Pour célébrer son retour à Sanremo 2026 avec le titre « Animali Notturni », j’ai choisi d’apporter à table un bijou de la cuisine marocaine d’élite : la M’hanncha salée aux fruits de mer.
Le nom M’hanncha signifie littéralement « serpent » en arabe, évoquant la forme en spirale que la pâte warka prend dans le moule.
C’est une variante recherchée et salée de la version sucrée la plus connue aux amandes.
Si la pastilla est le plat des fêtes en famille, la M’hanncha est le symbole des banquets royaux à Rabat et Casablanca.
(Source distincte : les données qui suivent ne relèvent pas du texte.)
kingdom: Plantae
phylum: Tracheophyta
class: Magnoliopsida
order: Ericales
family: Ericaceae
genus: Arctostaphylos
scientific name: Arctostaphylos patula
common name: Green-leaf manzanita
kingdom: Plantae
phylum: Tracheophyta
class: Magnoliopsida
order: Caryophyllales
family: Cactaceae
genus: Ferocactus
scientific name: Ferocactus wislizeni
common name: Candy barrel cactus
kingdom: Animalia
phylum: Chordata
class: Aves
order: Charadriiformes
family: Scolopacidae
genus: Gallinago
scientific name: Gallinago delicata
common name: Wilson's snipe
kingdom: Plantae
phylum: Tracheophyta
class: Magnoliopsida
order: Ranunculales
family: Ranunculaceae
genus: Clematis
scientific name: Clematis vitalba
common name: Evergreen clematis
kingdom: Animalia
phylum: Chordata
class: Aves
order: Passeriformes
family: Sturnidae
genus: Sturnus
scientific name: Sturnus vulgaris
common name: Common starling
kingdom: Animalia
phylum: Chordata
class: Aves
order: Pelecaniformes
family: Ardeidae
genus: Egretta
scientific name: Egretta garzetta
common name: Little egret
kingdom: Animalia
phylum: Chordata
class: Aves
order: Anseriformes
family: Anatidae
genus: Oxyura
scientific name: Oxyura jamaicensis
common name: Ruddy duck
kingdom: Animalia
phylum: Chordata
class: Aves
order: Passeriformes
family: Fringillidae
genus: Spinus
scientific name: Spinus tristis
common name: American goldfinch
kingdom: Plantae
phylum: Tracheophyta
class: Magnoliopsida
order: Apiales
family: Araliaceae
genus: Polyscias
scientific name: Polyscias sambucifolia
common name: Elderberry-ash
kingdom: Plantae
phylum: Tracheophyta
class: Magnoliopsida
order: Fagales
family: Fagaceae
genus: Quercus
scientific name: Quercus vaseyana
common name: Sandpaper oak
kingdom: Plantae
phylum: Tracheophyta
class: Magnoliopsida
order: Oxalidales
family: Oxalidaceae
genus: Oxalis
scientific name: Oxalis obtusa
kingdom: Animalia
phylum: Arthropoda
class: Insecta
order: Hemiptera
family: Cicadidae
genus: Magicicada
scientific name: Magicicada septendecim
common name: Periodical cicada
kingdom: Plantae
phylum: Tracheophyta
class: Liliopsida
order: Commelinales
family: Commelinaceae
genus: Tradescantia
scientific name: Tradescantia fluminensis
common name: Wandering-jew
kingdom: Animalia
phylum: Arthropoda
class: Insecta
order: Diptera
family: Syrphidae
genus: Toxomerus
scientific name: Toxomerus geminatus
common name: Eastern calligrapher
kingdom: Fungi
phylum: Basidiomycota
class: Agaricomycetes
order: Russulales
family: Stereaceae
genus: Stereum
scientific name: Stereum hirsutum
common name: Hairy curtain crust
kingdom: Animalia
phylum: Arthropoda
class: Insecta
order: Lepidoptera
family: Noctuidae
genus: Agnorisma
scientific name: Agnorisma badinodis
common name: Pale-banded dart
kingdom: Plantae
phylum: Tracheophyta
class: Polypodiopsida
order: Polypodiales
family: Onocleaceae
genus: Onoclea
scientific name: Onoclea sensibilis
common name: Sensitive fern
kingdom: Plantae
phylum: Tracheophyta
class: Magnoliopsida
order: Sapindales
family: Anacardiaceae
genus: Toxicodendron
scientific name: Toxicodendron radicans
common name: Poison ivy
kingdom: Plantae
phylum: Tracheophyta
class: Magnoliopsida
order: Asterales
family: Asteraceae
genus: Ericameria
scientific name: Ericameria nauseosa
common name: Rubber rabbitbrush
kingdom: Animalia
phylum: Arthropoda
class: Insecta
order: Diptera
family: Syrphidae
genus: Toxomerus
Je l’ai choisie pour Malika autant pour ses origines marocaines que parce qu’elle reflète sa propre sinusoïdité : une mélodie qui se déroule lentement, révélant des couches de profondeur.
Comme sa voix, parfois légère et puissante à la fois, ce plat cache sous une feuille vitreuse et croustillante un cœur intense de safran et de fruits de mer.
Un renversement de perspective qui met « À l’envers » la tradition, transformant une icône sucrée en un chef-d’œuvre salé.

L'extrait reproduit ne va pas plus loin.